Scottish accountant calls for carbon tax action from HMRC amid rising demand for carbon offsetting land
Victoria Ivinson, head of agriculture at Douglas Home & Co, has called for clearer carbon taxation legislation, citing HMRC’s lack of guidance as a potential obstacle to Scotland’s net-zero goals.
The Scottish accountancy firm, which operates from several locations including Kelso, Edinburgh, and Penrith, warns of increasing confusion over the taxation of burgeoning carbon credits market amidst growing demand for Scottish land ideal for carbon offsetting.
Ms Ivinson said: “A new land use trend is taking root in rural Scotland, with swathes of the country becoming woodland. This is being driven, in part, by carbon offsetting, with an emerging carbon market that is being helped along by forestry grants and corporate demand for land that offers potential for tree-planting.
“What’s already clear is that our beloved rural areas are playing a huge role in Scotland’s target to reach net-zero greenhouse gas emissions by 2045.
She continued: “As a rural accountancy firm dealing with landowner businesses, we’re told on a near daily basis of the level of enquires from interested suitors. However, those seeking to make the most of Scotland’s carbon opportunities must navigate a confusing taxation landscape.
“With no specific guidance from HMRC on how these carbon credits should be taxed, this lack of clarity and certainty only serves to hamper the carbon trading market and impact net-zero targets.”
Landowners looking to create woodland carbon units, must have the units registered, assessed and validated. During the establishment of that woodland, Pending Issuance Units (PIUs), a promise to deliver a future carbon offset, can be sold.
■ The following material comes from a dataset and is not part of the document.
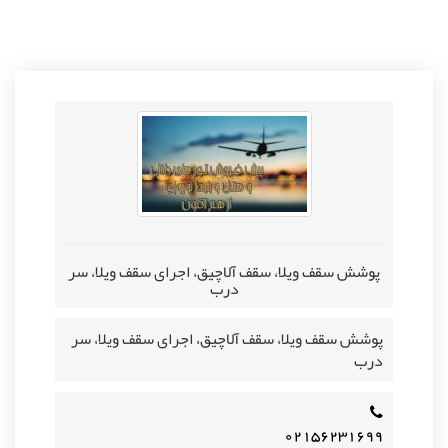
پوشش سقف ویلا، سقف آلاچیق، اجرای سقف ویلا، سر
درب
پوشش سقف ویلا، سقف آلاچیق، اجرای سقف ویلا، سر
درب
۰۲۱۵۶۲۳۱۶۹۹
Despite the woodland not sequestering the full amount of carbon the year it is planted, there is value in the sequestration potential at that stage. After certain growth targets are met, at 5 year increments, PIUs can be verified and converted into Woodland Carbon Units (WCUs), which can also be sold.
Ms Ivinson said: “Many argue there should be an exemption from taxation – currently, income that arises from commercial woodland occupied with a view to the realisation of profits is exempt from a charge to income or corporation tax.
“However, should revenue that occurs from carbon sequestration really be viewed as income from commercial woodland? It is not a physical product being sold, only the mere promise of a future delivery, which may fail to come to fruition.
“Lastly, are carbon credits subject to capital gains tax? While the sale of standing timber is exempt from this charge, there is no clear understanding on whether carbon credits should be treated as capital items, can it really be seen as capital when no capital asset is being sold?
“Naturally, it would benefit landowners and organisations if carbon credits were exempt or at the very least subjected to a lower tax rate.
She concluded: “Without proper guidance from HMRC there is a danger these groups could be exposed to huge variations in taxation rates depending on how the income from PIUs and WCUs are classified.”
“Getting the structure wrong could be extremely costly – with income tax rates varying anywhere between nil to 46%.
“We need legislation to address this grey area, if we are to enable this emerging market to flourish. In the meantime, we can only plan as we see fit.”